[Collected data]
● ● ● ● ●
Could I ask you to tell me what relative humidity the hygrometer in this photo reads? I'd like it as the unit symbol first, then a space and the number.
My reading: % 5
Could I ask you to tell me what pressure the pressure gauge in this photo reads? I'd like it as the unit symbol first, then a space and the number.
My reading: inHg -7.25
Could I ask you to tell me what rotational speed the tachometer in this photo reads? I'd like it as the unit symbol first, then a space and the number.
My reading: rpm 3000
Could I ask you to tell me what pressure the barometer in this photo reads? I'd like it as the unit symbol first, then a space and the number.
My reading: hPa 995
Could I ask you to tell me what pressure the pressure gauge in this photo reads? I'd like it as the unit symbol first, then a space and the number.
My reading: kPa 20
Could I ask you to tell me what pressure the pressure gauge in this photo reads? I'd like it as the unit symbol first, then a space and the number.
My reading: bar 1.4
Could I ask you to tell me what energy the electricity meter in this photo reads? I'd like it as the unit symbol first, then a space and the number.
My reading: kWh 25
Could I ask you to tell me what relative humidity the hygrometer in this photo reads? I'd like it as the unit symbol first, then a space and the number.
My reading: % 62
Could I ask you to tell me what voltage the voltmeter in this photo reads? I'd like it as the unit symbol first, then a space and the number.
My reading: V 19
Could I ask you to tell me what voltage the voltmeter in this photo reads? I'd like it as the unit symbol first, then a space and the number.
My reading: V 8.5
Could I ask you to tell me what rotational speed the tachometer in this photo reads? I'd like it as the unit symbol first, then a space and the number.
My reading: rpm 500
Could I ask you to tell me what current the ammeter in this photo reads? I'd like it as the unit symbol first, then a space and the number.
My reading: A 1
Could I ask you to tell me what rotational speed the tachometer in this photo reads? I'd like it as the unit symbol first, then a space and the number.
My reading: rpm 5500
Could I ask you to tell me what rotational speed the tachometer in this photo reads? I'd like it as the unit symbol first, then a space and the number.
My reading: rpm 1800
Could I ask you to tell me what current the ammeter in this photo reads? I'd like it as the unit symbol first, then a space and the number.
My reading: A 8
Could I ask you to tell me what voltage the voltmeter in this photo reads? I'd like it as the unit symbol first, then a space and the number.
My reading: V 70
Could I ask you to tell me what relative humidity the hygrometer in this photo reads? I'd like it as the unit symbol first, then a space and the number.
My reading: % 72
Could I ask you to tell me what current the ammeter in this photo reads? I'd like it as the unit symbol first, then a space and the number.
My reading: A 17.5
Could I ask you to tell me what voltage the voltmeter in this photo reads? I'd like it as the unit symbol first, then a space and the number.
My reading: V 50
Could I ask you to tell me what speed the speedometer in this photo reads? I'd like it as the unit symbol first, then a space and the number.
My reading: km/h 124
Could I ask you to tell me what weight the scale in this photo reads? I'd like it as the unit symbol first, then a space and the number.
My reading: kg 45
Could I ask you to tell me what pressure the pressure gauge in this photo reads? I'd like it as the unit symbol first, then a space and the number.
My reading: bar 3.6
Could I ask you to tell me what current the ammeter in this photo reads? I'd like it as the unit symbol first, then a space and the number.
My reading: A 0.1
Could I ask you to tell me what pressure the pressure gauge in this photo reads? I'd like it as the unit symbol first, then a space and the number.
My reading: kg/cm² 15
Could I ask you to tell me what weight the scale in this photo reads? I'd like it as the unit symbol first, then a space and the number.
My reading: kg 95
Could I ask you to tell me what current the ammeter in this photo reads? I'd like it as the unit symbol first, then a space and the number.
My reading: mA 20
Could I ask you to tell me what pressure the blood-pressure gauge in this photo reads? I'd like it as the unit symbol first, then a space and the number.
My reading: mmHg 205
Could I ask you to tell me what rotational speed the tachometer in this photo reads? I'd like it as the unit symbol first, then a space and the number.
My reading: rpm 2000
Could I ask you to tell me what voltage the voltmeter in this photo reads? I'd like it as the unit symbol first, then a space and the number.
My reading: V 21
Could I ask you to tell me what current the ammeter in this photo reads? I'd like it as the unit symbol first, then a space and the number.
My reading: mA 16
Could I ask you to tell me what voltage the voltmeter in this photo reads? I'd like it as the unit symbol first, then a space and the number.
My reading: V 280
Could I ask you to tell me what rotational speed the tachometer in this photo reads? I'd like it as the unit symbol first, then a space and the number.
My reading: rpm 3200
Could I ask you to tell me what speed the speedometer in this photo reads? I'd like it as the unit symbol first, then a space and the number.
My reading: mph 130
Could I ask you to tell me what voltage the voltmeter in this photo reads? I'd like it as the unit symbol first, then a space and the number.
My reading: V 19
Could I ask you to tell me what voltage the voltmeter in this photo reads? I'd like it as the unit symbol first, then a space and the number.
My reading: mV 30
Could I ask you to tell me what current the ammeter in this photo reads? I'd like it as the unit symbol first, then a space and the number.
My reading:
● ● ● ● ●
**Activity:**
Write out the whole listing above again, swapping every "My reading" for "Value read" and leaving everything else unchanged.

**Problem solution:**
Could I ask you to tell me what relative humidity the hygrometer in this photo reads? I'd like it as the unit symbol first, then a space and the number.
Value read: % 5
Could I ask you to tell me what pressure the pressure gauge in this photo reads? I'd like it as the unit symbol first, then a space and the number.
Value read: inHg -7.25
Could I ask you to tell me what rotational speed the tachometer in this photo reads? I'd like it as the unit symbol first, then a space and the number.
Value read: rpm 3000
Could I ask you to tell me what pressure the barometer in this photo reads? I'd like it as the unit symbol first, then a space and the number.
Value read: hPa 995
Could I ask you to tell me what pressure the pressure gauge in this photo reads? I'd like it as the unit symbol first, then a space and the number.
Value read: kPa 20
Could I ask you to tell me what pressure the pressure gauge in this photo reads? I'd like it as the unit symbol first, then a space and the number.
Value read: bar 1.4
Could I ask you to tell me what energy the electricity meter in this photo reads? I'd like it as the unit symbol first, then a space and the number.
Value read: kWh 25
Could I ask you to tell me what relative humidity the hygrometer in this photo reads? I'd like it as the unit symbol first, then a space and the number.
Value read: % 62
Could I ask you to tell me what voltage the voltmeter in this photo reads? I'd like it as the unit symbol first, then a space and the number.
Value read: V 19
Could I ask you to tell me what voltage the voltmeter in this photo reads? I'd like it as the unit symbol first, then a space and the number.
Value read: V 8.5
Could I ask you to tell me what rotational speed the tachometer in this photo reads? I'd like it as the unit symbol first, then a space and the number.
Value read: rpm 500
Could I ask you to tell me what current the ammeter in this photo reads? I'd like it as the unit symbol first, then a space and the number.
Value read: A 1
Could I ask you to tell me what rotational speed the tachometer in this photo reads? I'd like it as the unit symbol first, then a space and the number.
Value read: rpm 5500
Could I ask you to tell me what rotational speed the tachometer in this photo reads? I'd like it as the unit symbol first, then a space and the number.
Value read: rpm 1800
Could I ask you to tell me what current the ammeter in this photo reads? I'd like it as the unit symbol first, then a space and the number.
Value read: A 8
Could I ask you to tell me what voltage the voltmeter in this photo reads? I'd like it as the unit symbol first, then a space and the number.
Value read: V 70
Could I ask you to tell me what relative humidity the hygrometer in this photo reads? I'd like it as the unit symbol first, then a space and the number.
Value read: % 72
Could I ask you to tell me what current the ammeter in this photo reads? I'd like it as the unit symbol first, then a space and the number.
Value read: A 17.5
Could I ask you to tell me what voltage the voltmeter in this photo reads? I'd like it as the unit symbol first, then a space and the number.
Value read: V 50
Could I ask you to tell me what speed the speedometer in this photo reads? I'd like it as the unit symbol first, then a space and the number.
Value read: km/h 124
Could I ask you to tell me what weight the scale in this photo reads? I'd like it as the unit symbol first, then a space and the number.
Value read: kg 45
Could I ask you to tell me what pressure the pressure gauge in this photo reads? I'd like it as the unit symbol first, then a space and the number.
Value read: bar 3.6
Could I ask you to tell me what current the ammeter in this photo reads? I'd like it as the unit symbol first, then a space and the number.
Value read: A 0.1
Could I ask you to tell me what pressure the pressure gauge in this photo reads? I'd like it as the unit symbol first, then a space and the number.
Value read: kg/cm² 15
Could I ask you to tell me what weight the scale in this photo reads? I'd like it as the unit symbol first, then a space and the number.
Value read: kg 95
Could I ask you to tell me what current the ammeter in this photo reads? I'd like it as the unit symbol first, then a space and the number.
Value read: mA 20
Could I ask you to tell me what pressure the blood-pressure gauge in this photo reads? I'd like it as the unit symbol first, then a space and the number.
Value read: mmHg 205
Could I ask you to tell me what rotational speed the tachometer in this photo reads? I'd like it as the unit symbol first, then a space and the number.
Value read: rpm 2000
Could I ask you to tell me what voltage the voltmeter in this photo reads? I'd like it as the unit symbol first, then a space and the number.
Value read: V 21
Could I ask you to tell me what current the ammeter in this photo reads? I'd like it as the unit symbol first, then a space and the number.
Value read: mA 16
Could I ask you to tell me what voltage the voltmeter in this photo reads? I'd like it as the unit symbol first, then a space and the number.
Value read: V 280
Could I ask you to tell me what rotational speed the tachometer in this photo reads? I'd like it as the unit symbol first, then a space and the number.
Value read: rpm 3200
Could I ask you to tell me what speed the speedometer in this photo reads? I'd like it as the unit symbol first, then a space and the number.
Value read: mph 130
Could I ask you to tell me what voltage the voltmeter in this photo reads? I'd like it as the unit symbol first, then a space and the number.
Value read: V 19
Could I ask you to tell me what voltage the voltmeter in this photo reads? I'd like it as the unit symbol first, then a space and the number.
Value read: mV 30
Could I ask you to tell me what current the ammeter in this photo reads? I'd like it as the unit symbol first, then a space and the number.
Value read:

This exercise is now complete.